-- Source document --
--- START ---

Agriculture and Resource-related Industries

Agricultural output gained further, and extraction activity of natural resources used for energy production continued to expand. Demand for most crop and livestock products continued to advance and was met in part through more intensive use of capital equipment. Extraction activity expanded on balance for petroleum and natural gas, and natural gas inventories remained at historically high levels.

Real Estate and Construction

Housing demand in the District strengthened further, while demand for commercial real estate was largely stable. Both prices and sales transactions of homes climbed in most areas, stimulating continued growth in home construction activity. In some regional markets, activity ratcheted up for higher-priced homes. Construction activity for multifamily residential projects grew further, in response to rising rents and tight availability of lower-priced homes. Demand for nonresidential space was largely stable. However, contacts reported that in select geographic areas of the District, substantial growth of technology firms has boosted demand for office space.

--- END ---

Data entries:
--- START ---

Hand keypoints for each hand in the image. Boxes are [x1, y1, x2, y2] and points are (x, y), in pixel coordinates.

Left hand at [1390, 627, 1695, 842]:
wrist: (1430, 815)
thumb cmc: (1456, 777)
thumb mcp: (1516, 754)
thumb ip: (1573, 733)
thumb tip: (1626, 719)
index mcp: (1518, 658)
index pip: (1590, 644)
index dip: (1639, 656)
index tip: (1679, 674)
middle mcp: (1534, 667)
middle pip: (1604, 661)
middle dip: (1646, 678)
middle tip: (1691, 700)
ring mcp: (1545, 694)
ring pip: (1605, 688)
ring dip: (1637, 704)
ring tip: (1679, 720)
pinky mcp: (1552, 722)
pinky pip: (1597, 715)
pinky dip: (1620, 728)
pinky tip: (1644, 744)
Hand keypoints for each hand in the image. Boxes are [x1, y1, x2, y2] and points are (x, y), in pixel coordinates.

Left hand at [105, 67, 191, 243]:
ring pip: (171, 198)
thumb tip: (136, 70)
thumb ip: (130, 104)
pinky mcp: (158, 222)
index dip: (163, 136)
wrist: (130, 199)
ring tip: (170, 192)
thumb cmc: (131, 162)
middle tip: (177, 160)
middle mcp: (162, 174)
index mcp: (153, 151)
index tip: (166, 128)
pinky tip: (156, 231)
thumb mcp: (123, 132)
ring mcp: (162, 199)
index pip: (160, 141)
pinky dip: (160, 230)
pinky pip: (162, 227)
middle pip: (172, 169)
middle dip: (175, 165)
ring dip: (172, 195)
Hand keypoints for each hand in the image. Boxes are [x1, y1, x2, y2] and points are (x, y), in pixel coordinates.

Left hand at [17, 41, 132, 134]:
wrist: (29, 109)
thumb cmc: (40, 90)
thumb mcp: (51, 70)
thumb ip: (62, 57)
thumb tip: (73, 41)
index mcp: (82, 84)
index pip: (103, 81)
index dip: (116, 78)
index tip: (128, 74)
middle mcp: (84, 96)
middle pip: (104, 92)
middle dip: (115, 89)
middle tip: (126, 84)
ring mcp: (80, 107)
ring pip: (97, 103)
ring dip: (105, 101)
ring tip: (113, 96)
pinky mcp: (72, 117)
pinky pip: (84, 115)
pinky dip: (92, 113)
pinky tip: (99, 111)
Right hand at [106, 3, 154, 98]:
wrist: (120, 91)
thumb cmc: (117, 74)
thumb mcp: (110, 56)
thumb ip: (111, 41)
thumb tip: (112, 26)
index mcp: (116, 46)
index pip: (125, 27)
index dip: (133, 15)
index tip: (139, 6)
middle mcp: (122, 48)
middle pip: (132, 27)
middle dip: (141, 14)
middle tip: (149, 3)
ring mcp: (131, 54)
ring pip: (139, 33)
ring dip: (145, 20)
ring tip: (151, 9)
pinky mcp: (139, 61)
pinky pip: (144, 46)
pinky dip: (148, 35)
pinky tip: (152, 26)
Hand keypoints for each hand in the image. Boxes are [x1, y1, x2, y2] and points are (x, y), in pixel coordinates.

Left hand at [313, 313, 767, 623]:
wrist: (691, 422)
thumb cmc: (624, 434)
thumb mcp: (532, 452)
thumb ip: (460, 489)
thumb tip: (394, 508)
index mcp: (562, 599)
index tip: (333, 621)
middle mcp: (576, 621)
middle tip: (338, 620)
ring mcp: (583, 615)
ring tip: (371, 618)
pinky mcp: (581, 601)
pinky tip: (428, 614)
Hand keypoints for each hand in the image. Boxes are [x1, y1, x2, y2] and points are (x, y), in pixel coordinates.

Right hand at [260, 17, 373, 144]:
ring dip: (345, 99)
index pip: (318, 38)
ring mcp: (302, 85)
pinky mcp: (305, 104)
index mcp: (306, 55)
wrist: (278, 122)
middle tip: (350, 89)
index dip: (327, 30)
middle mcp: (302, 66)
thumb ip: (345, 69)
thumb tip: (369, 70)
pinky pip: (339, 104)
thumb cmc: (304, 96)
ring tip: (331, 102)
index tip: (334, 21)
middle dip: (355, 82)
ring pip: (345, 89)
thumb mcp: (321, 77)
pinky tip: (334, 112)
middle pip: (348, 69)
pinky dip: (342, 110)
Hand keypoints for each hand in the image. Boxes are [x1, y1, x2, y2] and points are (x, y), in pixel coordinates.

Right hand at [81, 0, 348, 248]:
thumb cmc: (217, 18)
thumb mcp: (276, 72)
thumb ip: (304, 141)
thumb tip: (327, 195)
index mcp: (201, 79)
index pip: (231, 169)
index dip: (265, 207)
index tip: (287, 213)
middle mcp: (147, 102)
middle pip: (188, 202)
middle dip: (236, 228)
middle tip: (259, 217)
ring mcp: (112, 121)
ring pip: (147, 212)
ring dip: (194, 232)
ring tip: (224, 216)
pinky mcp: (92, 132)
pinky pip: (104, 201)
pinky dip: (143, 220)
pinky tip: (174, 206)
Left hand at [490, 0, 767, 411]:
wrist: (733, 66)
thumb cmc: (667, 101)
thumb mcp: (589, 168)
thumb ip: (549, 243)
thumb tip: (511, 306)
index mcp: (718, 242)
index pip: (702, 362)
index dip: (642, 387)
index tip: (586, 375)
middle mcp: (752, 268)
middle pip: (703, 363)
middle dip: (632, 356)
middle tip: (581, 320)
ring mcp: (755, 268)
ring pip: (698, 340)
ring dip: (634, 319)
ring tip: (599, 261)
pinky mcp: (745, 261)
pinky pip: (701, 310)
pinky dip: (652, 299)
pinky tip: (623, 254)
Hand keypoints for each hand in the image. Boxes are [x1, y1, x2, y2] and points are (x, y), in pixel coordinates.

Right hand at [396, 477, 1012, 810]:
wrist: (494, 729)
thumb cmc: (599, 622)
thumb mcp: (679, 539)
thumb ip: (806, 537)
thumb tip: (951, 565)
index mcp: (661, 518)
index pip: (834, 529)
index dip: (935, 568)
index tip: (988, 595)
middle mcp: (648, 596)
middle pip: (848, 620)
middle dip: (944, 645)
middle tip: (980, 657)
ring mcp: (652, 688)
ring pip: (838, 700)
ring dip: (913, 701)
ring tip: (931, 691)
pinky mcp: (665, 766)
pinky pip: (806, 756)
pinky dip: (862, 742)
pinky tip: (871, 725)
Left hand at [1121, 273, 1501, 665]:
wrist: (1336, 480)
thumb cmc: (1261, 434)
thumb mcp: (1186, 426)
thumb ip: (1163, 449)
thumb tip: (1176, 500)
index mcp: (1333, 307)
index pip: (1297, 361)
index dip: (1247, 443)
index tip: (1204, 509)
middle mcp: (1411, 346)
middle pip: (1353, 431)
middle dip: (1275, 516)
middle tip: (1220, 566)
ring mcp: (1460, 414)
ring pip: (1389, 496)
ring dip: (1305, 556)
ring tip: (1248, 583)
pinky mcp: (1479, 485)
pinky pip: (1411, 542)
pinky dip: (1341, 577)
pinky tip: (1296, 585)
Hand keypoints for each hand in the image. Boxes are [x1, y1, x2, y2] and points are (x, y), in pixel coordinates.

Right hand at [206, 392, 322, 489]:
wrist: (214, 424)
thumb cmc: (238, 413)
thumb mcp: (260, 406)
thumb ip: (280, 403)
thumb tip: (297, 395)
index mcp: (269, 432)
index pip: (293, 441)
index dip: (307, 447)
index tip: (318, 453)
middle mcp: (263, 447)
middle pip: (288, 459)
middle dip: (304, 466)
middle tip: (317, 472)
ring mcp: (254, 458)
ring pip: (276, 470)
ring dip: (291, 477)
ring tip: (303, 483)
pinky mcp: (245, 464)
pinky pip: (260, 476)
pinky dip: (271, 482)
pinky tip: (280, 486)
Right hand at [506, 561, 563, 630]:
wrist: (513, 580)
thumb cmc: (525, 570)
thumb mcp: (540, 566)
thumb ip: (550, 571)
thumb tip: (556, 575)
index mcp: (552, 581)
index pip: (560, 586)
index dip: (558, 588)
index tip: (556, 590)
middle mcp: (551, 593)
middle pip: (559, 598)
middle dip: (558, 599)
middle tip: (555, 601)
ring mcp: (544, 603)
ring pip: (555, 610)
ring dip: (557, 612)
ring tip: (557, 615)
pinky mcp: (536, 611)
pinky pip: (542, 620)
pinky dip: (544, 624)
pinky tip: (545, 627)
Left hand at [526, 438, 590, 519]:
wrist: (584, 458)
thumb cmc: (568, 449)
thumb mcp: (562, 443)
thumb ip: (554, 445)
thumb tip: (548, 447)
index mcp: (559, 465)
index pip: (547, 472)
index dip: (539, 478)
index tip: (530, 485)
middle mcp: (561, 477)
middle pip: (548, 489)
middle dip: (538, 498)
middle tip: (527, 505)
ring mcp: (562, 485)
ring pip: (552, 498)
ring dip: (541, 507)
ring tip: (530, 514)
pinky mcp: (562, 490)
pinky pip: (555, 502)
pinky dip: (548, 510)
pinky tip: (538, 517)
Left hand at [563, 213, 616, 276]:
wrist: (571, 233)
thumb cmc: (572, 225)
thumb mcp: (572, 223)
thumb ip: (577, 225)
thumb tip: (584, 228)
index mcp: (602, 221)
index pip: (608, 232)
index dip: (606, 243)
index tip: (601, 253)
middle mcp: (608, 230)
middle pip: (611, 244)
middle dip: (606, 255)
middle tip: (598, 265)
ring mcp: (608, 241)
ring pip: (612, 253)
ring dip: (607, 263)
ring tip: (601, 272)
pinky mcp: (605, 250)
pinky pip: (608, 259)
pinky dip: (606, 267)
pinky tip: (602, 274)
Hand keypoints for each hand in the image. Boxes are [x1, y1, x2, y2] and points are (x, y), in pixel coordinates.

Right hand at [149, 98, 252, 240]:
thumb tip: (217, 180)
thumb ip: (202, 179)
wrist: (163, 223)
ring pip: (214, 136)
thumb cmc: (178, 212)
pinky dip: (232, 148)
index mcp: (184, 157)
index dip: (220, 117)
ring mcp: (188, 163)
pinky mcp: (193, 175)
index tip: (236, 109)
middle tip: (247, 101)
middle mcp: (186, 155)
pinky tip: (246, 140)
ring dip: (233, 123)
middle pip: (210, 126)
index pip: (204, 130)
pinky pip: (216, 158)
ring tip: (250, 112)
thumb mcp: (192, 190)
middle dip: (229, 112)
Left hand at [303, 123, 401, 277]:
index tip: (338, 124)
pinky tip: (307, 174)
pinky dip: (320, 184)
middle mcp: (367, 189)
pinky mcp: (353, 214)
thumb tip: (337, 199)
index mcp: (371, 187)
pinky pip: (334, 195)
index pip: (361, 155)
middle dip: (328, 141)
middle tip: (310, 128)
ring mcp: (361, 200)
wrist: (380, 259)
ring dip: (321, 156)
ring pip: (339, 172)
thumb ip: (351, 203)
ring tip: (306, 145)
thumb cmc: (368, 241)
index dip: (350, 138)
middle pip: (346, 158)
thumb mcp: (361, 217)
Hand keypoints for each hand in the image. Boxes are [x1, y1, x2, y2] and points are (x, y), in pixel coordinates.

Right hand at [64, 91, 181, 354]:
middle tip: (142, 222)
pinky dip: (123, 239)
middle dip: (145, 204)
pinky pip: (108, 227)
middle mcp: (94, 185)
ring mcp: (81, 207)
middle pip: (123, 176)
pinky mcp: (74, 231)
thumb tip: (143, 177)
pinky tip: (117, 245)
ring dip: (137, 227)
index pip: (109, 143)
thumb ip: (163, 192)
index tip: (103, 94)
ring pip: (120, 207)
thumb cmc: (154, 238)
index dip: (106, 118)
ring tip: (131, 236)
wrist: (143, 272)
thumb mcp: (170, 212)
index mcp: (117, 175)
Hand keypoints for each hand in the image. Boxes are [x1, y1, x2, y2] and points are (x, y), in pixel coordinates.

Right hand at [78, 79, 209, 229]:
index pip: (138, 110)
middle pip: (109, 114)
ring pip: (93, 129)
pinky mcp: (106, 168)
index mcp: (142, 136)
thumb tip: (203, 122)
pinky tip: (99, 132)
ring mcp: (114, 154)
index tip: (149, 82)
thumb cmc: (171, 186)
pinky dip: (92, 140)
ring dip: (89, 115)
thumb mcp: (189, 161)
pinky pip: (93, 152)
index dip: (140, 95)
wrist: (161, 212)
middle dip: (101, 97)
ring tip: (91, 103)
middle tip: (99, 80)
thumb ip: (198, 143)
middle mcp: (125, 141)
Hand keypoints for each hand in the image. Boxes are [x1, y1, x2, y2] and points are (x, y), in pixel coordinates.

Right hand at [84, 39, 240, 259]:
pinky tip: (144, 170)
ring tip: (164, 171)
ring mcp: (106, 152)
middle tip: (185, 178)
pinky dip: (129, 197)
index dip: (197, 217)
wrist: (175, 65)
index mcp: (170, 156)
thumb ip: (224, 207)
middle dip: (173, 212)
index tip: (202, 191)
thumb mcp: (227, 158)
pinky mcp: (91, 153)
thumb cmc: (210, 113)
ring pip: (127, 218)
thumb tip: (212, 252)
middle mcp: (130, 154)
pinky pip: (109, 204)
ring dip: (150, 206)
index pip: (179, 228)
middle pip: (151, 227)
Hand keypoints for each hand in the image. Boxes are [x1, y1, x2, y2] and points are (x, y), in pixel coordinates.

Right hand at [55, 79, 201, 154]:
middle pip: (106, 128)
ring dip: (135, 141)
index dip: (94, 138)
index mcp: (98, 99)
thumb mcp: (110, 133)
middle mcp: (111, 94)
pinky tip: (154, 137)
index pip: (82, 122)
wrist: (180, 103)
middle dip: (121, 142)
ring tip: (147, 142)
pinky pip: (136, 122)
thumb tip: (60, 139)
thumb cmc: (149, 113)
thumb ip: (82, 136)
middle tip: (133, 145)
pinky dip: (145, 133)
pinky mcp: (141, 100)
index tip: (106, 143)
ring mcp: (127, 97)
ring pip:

--- END ---

-- Questions to answer --
- A) Could you turn the paragraph of the report on the District's economy that begins "Agricultural output gained further" into a short bulleted list of its main facts?
- B) Would you carry on the report on the District's economy from its final sentence?

-- Answers for each item --
- A)
- Agricultural output rose further.
- Extraction of natural resources used for energy production kept expanding.
- Demand for most crop and livestock products kept advancing and was partly met through more intensive use of capital equipment.
- Extraction of petroleum and natural gas expanded on balance.
- Natural gas inventories stayed at historically high levels.

- B)
Financial Institutions

Contacts from financial institutions reported that loan demand was unchanged or up somewhat. Business loan demand was characterized as moderate. Banking contacts continued to highlight ample liquidity and generally stiff competition among lenders to provide credit to well-qualified business loan applicants, with community banks facing increasing competition from larger national banks for small business lending. Although owner-occupied commercial real estate financing is readily available, banks in most regions remain reluctant to lend to real estate investors outside of the multifamily residential sector. Contacts noted a slight slowdown in IPO, venture capital, and private equity activity in the District’s technology, Internet, and digital media subsectors. Consumer lending expanded further, primarily for automobile purchases and new or refinanced home mortgages. Reports indicated that credit quality for both business and consumer loans has continued to improve, albeit at a slow pace.